CysLys pairs are conserved within the zinc and NAD⁺ binding sites of Adh1. The panel to the left depicts cysteines that coordinate Adh1 zinc and the proximal lysine residues. The right panel depicts the Lys that binds to NAD⁺ and its proximal cysteine. Adh1 structure was generated by AlphaFold2. Amino acid sequences between mouse and human Adh1 were aligned. Bolded within the Zn²⁺ and NAD⁺ binding region represent the amino acids involved in Zn²⁺ binding and NAD⁺ binding.
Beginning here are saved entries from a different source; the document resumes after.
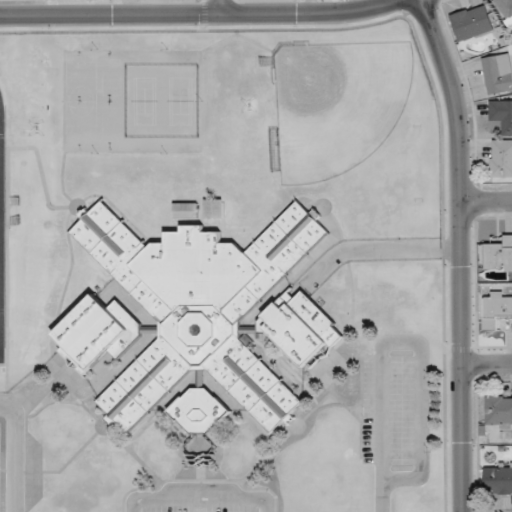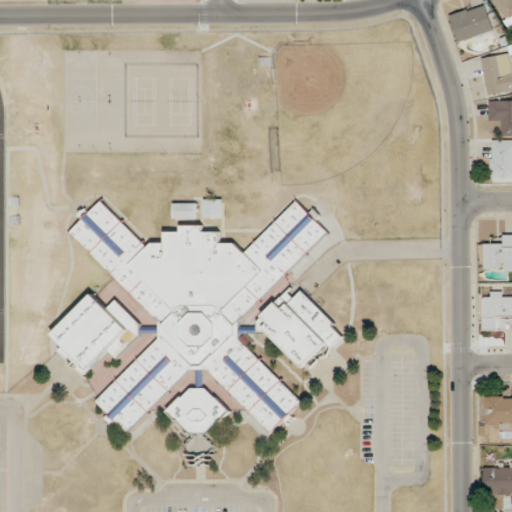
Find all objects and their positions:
road: (219, 6)
building: (504, 9)
road: (198, 13)
building: (472, 22)
building: (498, 73)
building: (250, 105)
building: (502, 115)
building: (501, 158)
road: (486, 200)
building: (214, 208)
building: (187, 210)
track: (1, 230)
road: (376, 250)
road: (462, 252)
building: (499, 254)
building: (200, 307)
building: (496, 308)
building: (303, 329)
building: (101, 333)
road: (403, 343)
road: (487, 364)
building: (202, 410)
building: (499, 410)
road: (16, 452)
building: (498, 478)
road: (200, 498)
NAD⁺: Nicotinamide adenine dinucleotide; Zn²⁺: Zinc.

Fig. 7

Proteins identified to be deacetylated within severe alcohol-associated hepatitis (SAH) explant tissue containing Cys-Lys pairs separated by subcellular compartments and associated pathways. Depicted are orthologous enzymes of murine proteins containing Cys-Lys pairs and human proteins found deacetylated within SAH explant tissues. All enzymes are represented by red ovals and the substrates they interact with. The pathways that were enriched are placed within their respective subcellular location and include glycolysis/gluconeogenesis, alcohol metabolism, fatty acid metabolism, citric acid cycle and ketogenesis. Figure made in BioRender.com. ACADVL: Very long-chain specific acyl-CoA dehydrogenase; ACA-CoA: Acetoacetyl-CoA; Ac-CoA: Acetyl-CoA; ACAT1: Acetyl-CoA acetyltransferase 1; ACSL1: Acetyl-CoA synthetase 1; SAH: severe alcohol-associated hepatitis; ALDOB: Aldolase fructose-bisphosphate B; CBR1: Carbonyl reductase 1; EHHADH: Enoyl-CoA hydratase and 3-hydroxyacyl CoA dehydrogenase; ENO1: Enolase 1; FAs: Fatty acids, FASN: Fatty acid synthase; HADHA: Hydroxyacyl-CoA dehydrogenase trifunctional protein; HMGCL: 3-hydroxy-3-methylglutaryl-CoA lyase; HMGCS2: Hydroxymethylglutaryl-CoA synthase; GOT2: Glutamic-oxaloacetic transaminase 2; IDH1: Isocitrate dehydrogenase 1; LD: Lieber-DeCarli; MDH1: Malate dehydrogenase 1; MDH2: Malate dehydrogenase 1; PALM-CoA: Palmitoyl-CoA; PEP: Phosphoenolpyruvate; PGK1: Phosphoglycerate kinase 1; SUCLG1: Succinate-CoA ligase.